Betsy DeVoss Word Cloud

I then performed the analysis using some of the command line topic modeling tools I built. The library relies on downloaded nltk corpora for things like stopwords and requires dependencies that users likely need to install, so I chose to simply run my code that would output a spreadsheet for them. If interested, you can see the scripts that I used from the command line lda.py and nmf.py. In the future, I’d like to build semanticanalysis into an installable library that users can access using pip. I’d also build in nltk.download() functions as needed or maybe even switch to a different text analysis library for that step (I’m not fond of Java on which nltk is based). In addition to topic models, I also ran the simplest type of sentiment analysis using word banks: I used the python empath library for this. It is essentially a collection of topics whos contents are uniformly distributed over manually-selected words. Among their sentiment categories are positive_emotion and negative_emotion that I encouraged students to use, but they could use any of the other categories as well.

TopicModel Analysis Guide PDF

My second document details how to do different kinds of analysis using the topic model spreadsheet or sentiment analysis spreadsheets. The topic model spreadsheet contains topic content (first 20 words) on the first sheet, and a topic-document matrix on the second sheet. I then give a systematic method for interpreting each of the topics: (1) analyze the topic word contents and develop hypotheses about what each topic might be tracing through the data, then (2) sort documents by presence of that topic, and read through the first 10 or more documents to narrow or construct new hypotheses for topic representation. Topics can trace different styles, contents, or modes of discourse as they relate to different corpora and types of documents, so it is important to recognize what they mean within a specific corpus. After the topics are thoroughly examined, quantitative analysis can be performed to compare news sources, time periods, and topics or topic collections in the data. Questions like topic presence are only meaningful with appropriate interpretations, but can provide insightful results if effort is put into the process.

This analysis compares the relative presence of topics in each of two subcorpora. We can see that topic 9 dominates topic 2 more in the Daily News than it does in the New York Times. From the table (and other types of charts), we can also see that both topics 2 and 9 occur much more in the NYT than DN.

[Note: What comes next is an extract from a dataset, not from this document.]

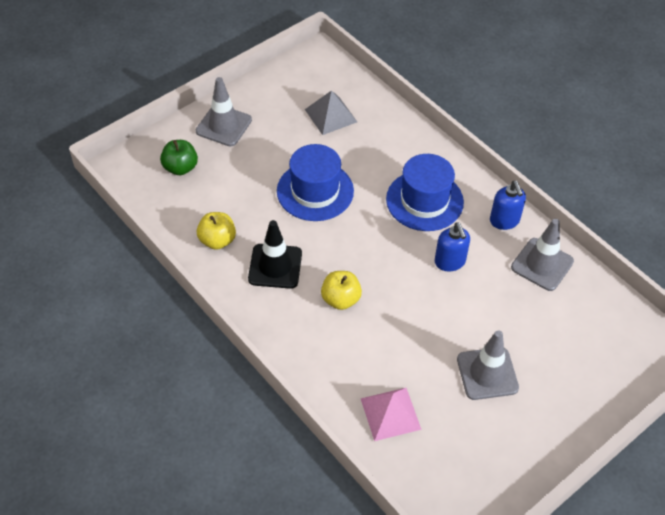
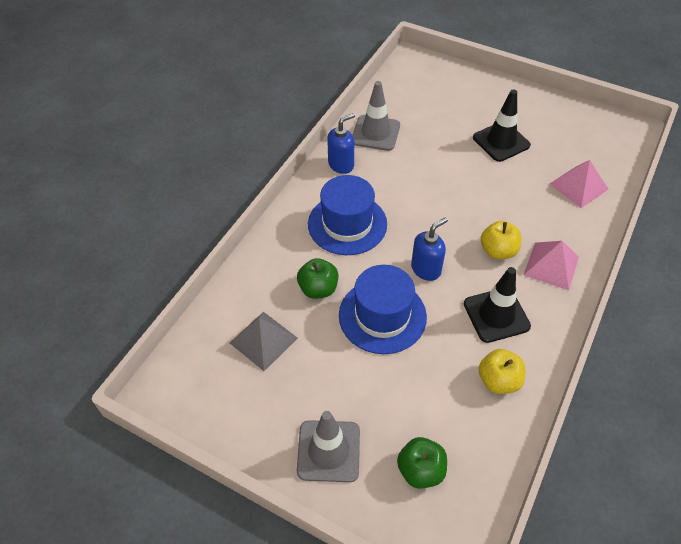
camera: 110 degrees left, 0 degrees up
blue soap dispenser [435,222,470,271] -> blue soap dispenser moved to [411,217,448,281]
grey traffic cone [457,331,519,400] -> black traffic cone [473,89,531,162]
none -> green apple [297,258,338,299]
none -> pink pyramid [524,241,579,290]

NYT Corpus Topic Prevalence Pie Charts

I would say we received a lot of variation in the effort students were willing to put into the projects. Ultimately, I’d say that most students enjoyed it, even if they were at the end still a little confused about how the process works (perhaps in part due to the fact that I generated the topic models for them). Four weeks is far too short for a proper pilot program, but the results were well worth the effort. At the very least the project had the effect of opening students’ minds as to the types of analyses that can be performed with large corpora and new questions that can be asked using these tools.

I also encouraged the interpretation of topics by calculating document correlations with some of the empath sentiment categories that are easy to interpret. This table shows that T9 might be related to banking but all other relationships seem implausible.

Empath Prevalence

From my end, I think my biggest challenge is to demonstrate more thoroughly the link between theory and method: more than merely describing the weak coupling, I need to demonstrate under specific conditions and in specific contexts how and when assumptions may or may not hold to answer questions of interest. This is more difficult than a technical problem because many researchers debate today about these topics. My hope is that by continuing to teach and refine the methods we can improve how we understand the tools and contribute to the broad field of theorists and methodologists involved in these debates.